Wagner-Ritter House
- Established: 2006
- Location: 418 Broad St. Johnstown, Pennsylvania, U.S.
- Type: Historic house museum
- Owner: Heritage Johnstown
- Website: Official website

= Wagner–Ritter House & Garden =

The Wagner-Ritter House & Garden, is a historic house museum and garden located in Johnstown, Pennsylvania, occupied for 130 years by three generations of a steel worker's family from the 1860s to the 1990s. This historic house museum illustrates the domestic lives of this immigrant family, interpreting the home lives of the thousands who toiled in the shadow of the Cambria Iron Company.

The Wagner-Ritter House is one of about a dozen remaining structures in the working-class neighborhood of Cambria City that survived the Johnstown Flood. The Wagner-Ritter House & Garden is restored and operated by Heritage Johnstown.

== History ==
The Wagner-Ritter House is estimated to have been built around 1865. The four room home was built by German immigrants George and Frances (née Franziska Hegele) Wagner. They had thirteen children. George Wagner worked as a laborer for the Cambria Iron Company. The oldest sons worked in the local coal mines and steel mill.

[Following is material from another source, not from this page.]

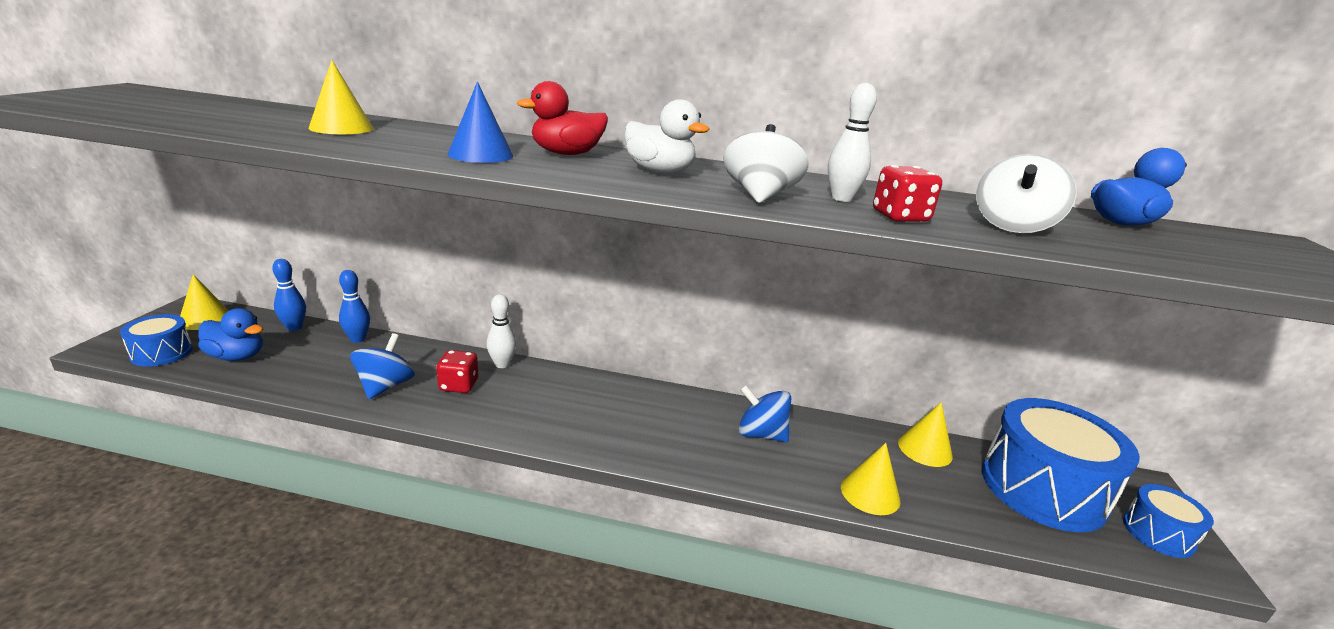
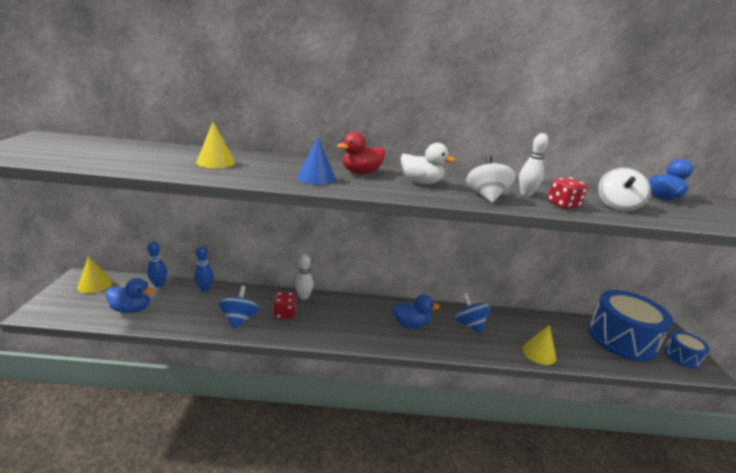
camera: 10 degrees left, 0 degrees up
(161, 353) = (78, 312): blue drum -> none
(657, 423) = (410, 324): none -> blue duck
(761, 434) = (469, 325): blue spinning top -> blue spinning top turned 45 degrees clockwise
(925, 449) = (556, 323): yellow cone -> none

On May 31, 1889, the Wagners, then a family of nine, were in the home when the Johnstown Flood struck. As the family huddled on the second floor, they were able to drag a woman out the floodwater to safety through a window. The water rose thirteen feet, but the home survived.

== Museum ==
In the 1990s, Robert and Eugene Ritter donated the home to Heritage Johnstown (then called the Johnstown Area Heritage Association). Heritage Johnstown invested $750,000 in restoring the historic house and garden. An archaeological dig unearthed 28,000 artifacts, including thousands of glass shards from George A. Wagner Jr. and Peter Wagner's soda pop bottling business. The Johnstown Garden Club planted raised bed gardens typical of a German family in the 19th century.

The Wagner-Ritter House opened its doors as a museum on May 31, 2006, at 4:07 p.m., commemorating the date and time the South Fork Dam broke.

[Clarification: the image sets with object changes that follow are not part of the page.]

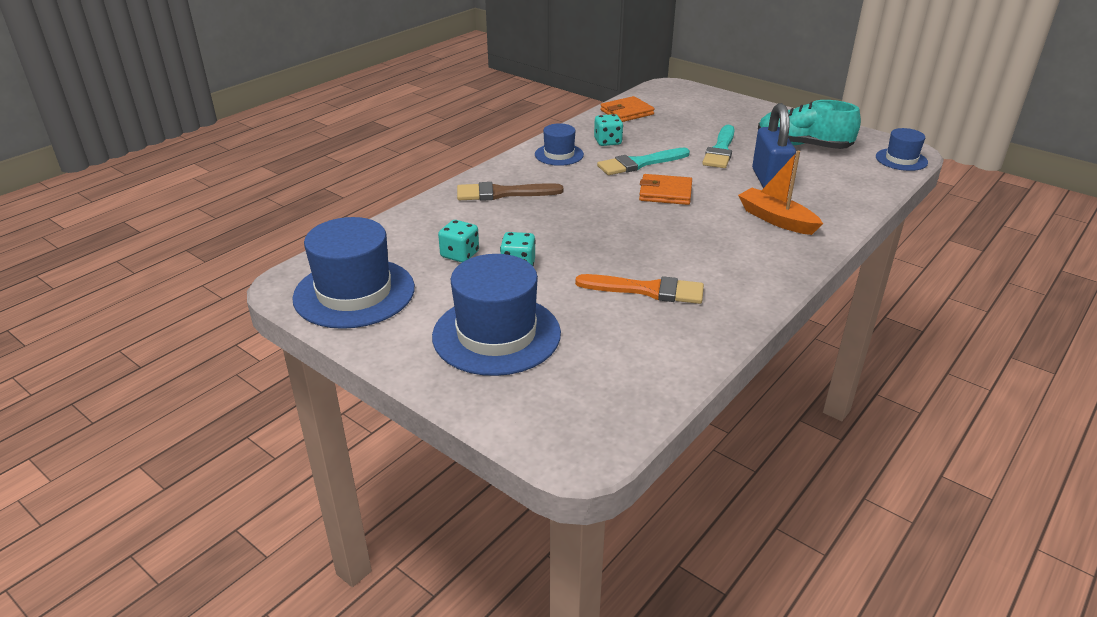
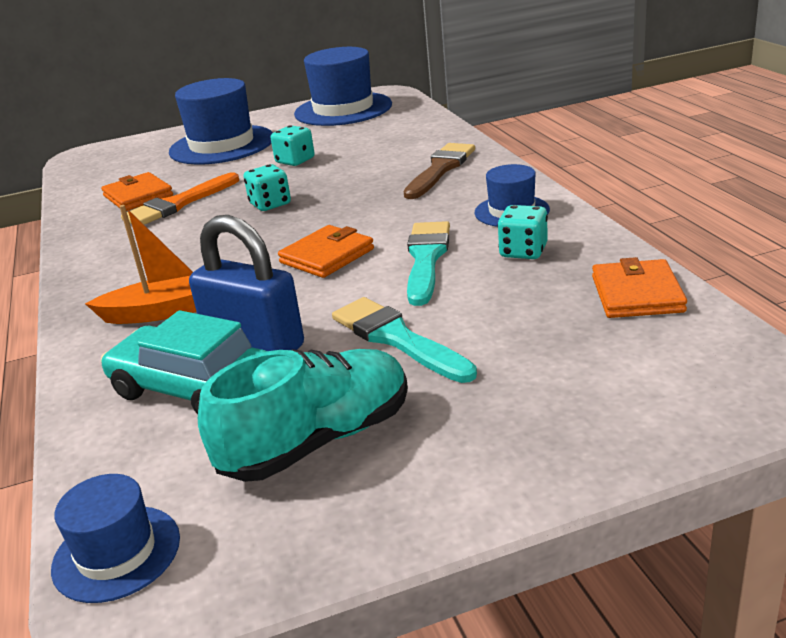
camera: 125 degrees right, 5 degrees down
(460, 254) = (346, 142): turquoise dice -> turquoise dice (270, 204)
(651, 325) = (138, 196): none -> orange wallet
(816, 183) = (193, 388): none -> turquoise car

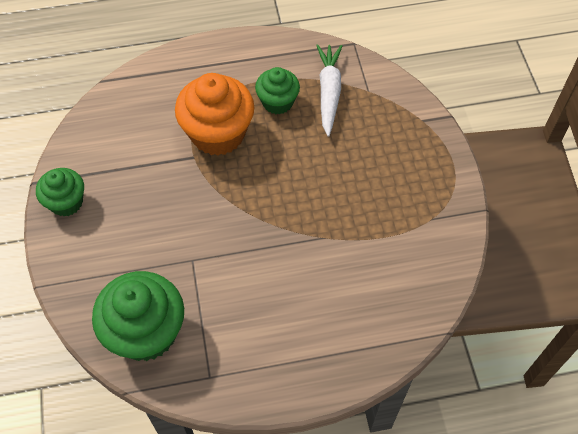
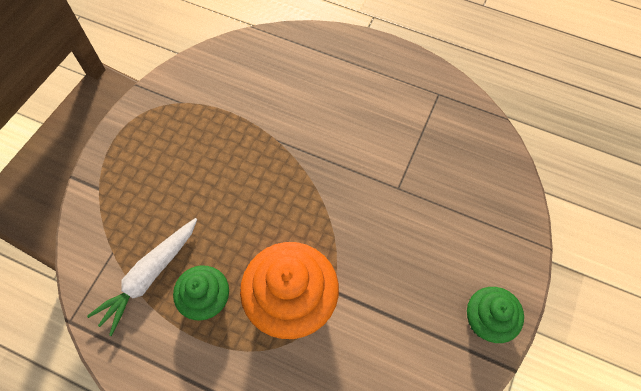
camera: 145 degrees left, 5 degrees up
(146, 332) = (470, 152): green cupcake -> none

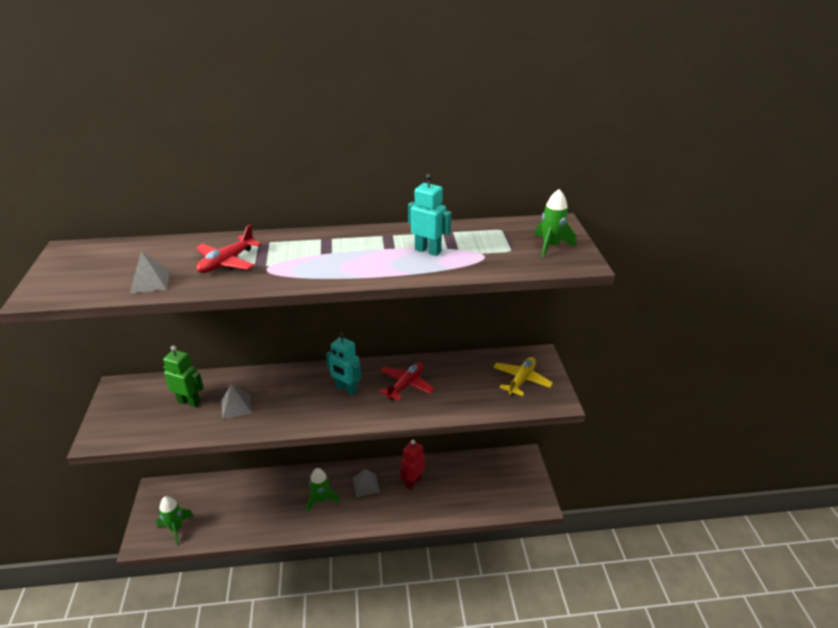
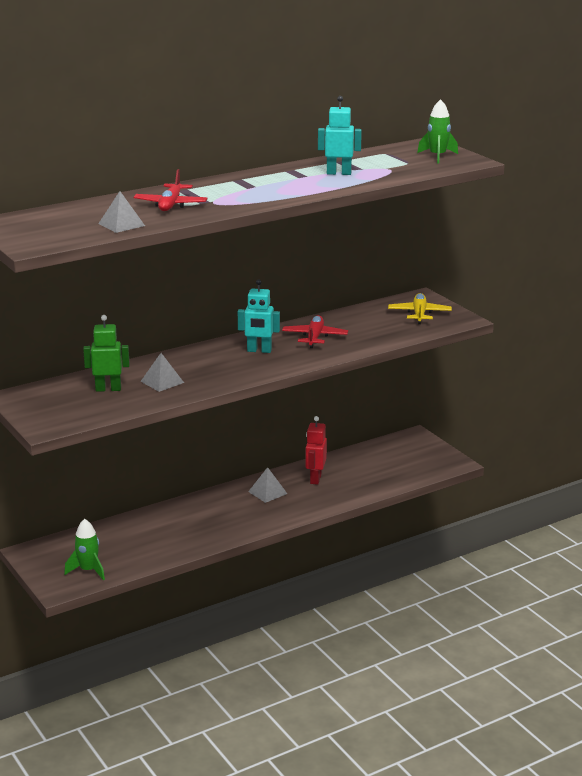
camera: 25 degrees left, 10 degrees down
(321, 500) = (229, 513): green rocket -> none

The rooms of the house display appliances and furnishings of the 1800s as well as a 19th-century German raised bed garden. The yard contains a barn, privy, and a bake oven shelter that have been recreated based on historical and archeological evidence.

Heritage Johnstown also operates the Johnstown Flood Museum and the Heritage Discovery Center, which includes the Johnstown Children's Museum.